* _WHAT TO DO_
Look through the entries below and extract exactly the lines from the one containing "of cake**: Something" through the one containing "the bush**: To", ends included.
..............................
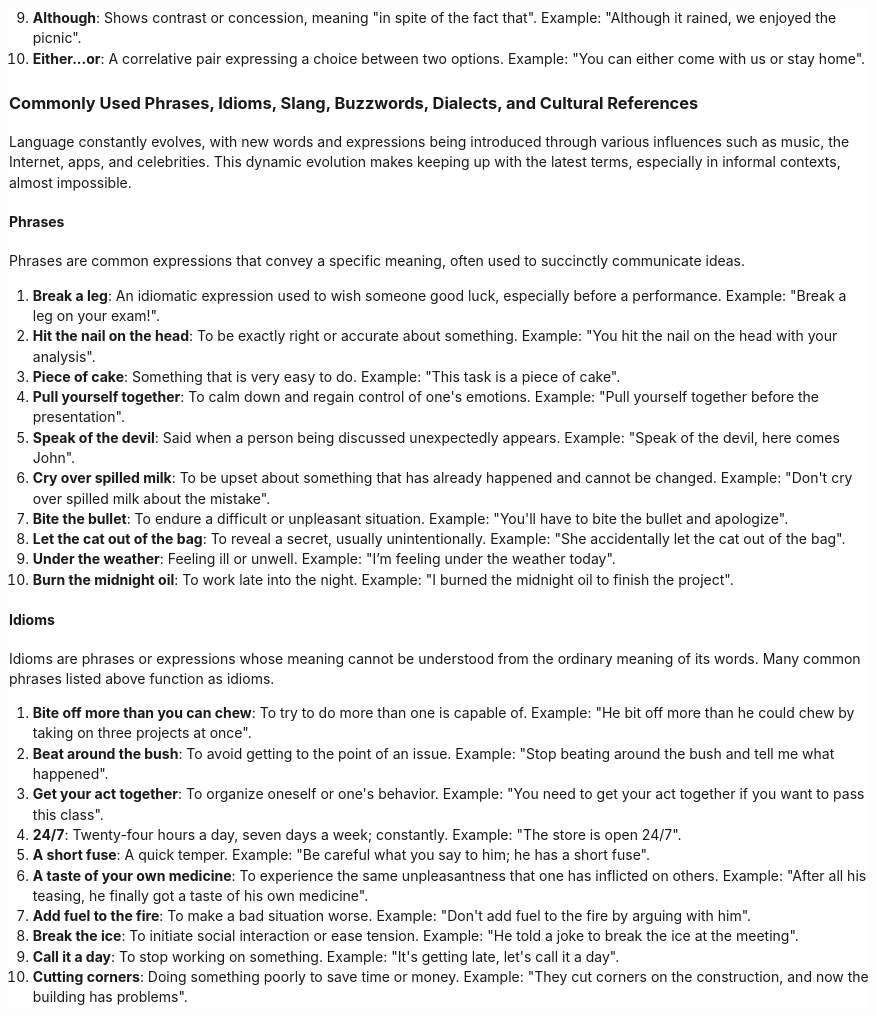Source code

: 9.  **Although**: Shows contrast or concession, meaning "in spite of the fact that". Example: "Although it rained, we enjoyed the picnic".
10. **Either...or**: A correlative pair expressing a choice between two options. Example: "You can either come with us or stay home".

### Commonly Used Phrases, Idioms, Slang, Buzzwords, Dialects, and Cultural References

Language constantly evolves, with new words and expressions being introduced through various influences such as music, the Internet, apps, and celebrities. This dynamic evolution makes keeping up with the latest terms, especially in informal contexts, almost impossible.

#### Phrases
Phrases are common expressions that convey a specific meaning, often used to succinctly communicate ideas.
1.  **Break a leg**: An idiomatic expression used to wish someone good luck, especially before a performance. Example: "Break a leg on your exam!".
2.  **Hit the nail on the head**: To be exactly right or accurate about something. Example: "You hit the nail on the head with your analysis".
3.  **Piece of cake**: Something that is very easy to do. Example: "This task is a piece of cake".
4.  **Pull yourself together**: To calm down and regain control of one's emotions. Example: "Pull yourself together before the presentation".
5.  **Speak of the devil**: Said when a person being discussed unexpectedly appears. Example: "Speak of the devil, here comes John".
6.  **Cry over spilled milk**: To be upset about something that has already happened and cannot be changed. Example: "Don't cry over spilled milk about the mistake".
7.  **Bite the bullet**: To endure a difficult or unpleasant situation. Example: "You'll have to bite the bullet and apologize".
8.  **Let the cat out of the bag**: To reveal a secret, usually unintentionally. Example: "She accidentally let the cat out of the bag".
9.  **Under the weather**: Feeling ill or unwell. Example: "I’m feeling under the weather today".
10. **Burn the midnight oil**: To work late into the night. Example: "I burned the midnight oil to finish the project".

#### Idioms
Idioms are phrases or expressions whose meaning cannot be understood from the ordinary meaning of its words. Many common phrases listed above function as idioms.
1.  **Bite off more than you can chew**: To try to do more than one is capable of. Example: "He bit off more than he could chew by taking on three projects at once".
2.  **Beat around the bush**: To avoid getting to the point of an issue. Example: "Stop beating around the bush and tell me what happened".
3.  **Get your act together**: To organize oneself or one's behavior. Example: "You need to get your act together if you want to pass this class".
4.  **24/7**: Twenty-four hours a day, seven days a week; constantly. Example: "The store is open 24/7".
5.  **A short fuse**: A quick temper. Example: "Be careful what you say to him; he has a short fuse".
6.  **A taste of your own medicine**: To experience the same unpleasantness that one has inflicted on others. Example: "After all his teasing, he finally got a taste of his own medicine".
7.  **Add fuel to the fire**: To make a bad situation worse. Example: "Don't add fuel to the fire by arguing with him".
8.  **Break the ice**: To initiate social interaction or ease tension. Example: "He told a joke to break the ice at the meeting".
9.  **Call it a day**: To stop working on something. Example: "It's getting late, let's call it a day".
10. **Cutting corners**: Doing something poorly to save time or money. Example: "They cut corners on the construction, and now the building has problems".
..............................
* _YOUR SOLUTION_
3.  **Piece of cake**: Something that is very easy to do. Example: "This task is a piece of cake".
4.  **Pull yourself together**: To calm down and regain control of one's emotions. Example: "Pull yourself together before the presentation".
5.  **Speak of the devil**: Said when a person being discussed unexpectedly appears. Example: "Speak of the devil, here comes John".
6.  **Cry over spilled milk**: To be upset about something that has already happened and cannot be changed. Example: "Don't cry over spilled milk about the mistake".
7.  **Bite the bullet**: To endure a difficult or unpleasant situation. Example: "You'll have to bite the bullet and apologize".
8.  **Let the cat out of the bag**: To reveal a secret, usually unintentionally. Example: "She accidentally let the cat out of the bag".
9.  **Under the weather**: Feeling ill or unwell. Example: "I’m feeling under the weather today".
10. **Burn the midnight oil**: To work late into the night. Example: "I burned the midnight oil to finish the project".

#### Idioms
Idioms are phrases or expressions whose meaning cannot be understood from the ordinary meaning of its words. Many common phrases listed above function as idioms.
1.  **Bite off more than you can chew**: To try to do more than one is capable of. Example: "He bit off more than he could chew by taking on three projects at once".
2.  **Beat around the bush**: To avoid getting to the point of an issue. Example: "Stop beating around the bush and tell me what happened".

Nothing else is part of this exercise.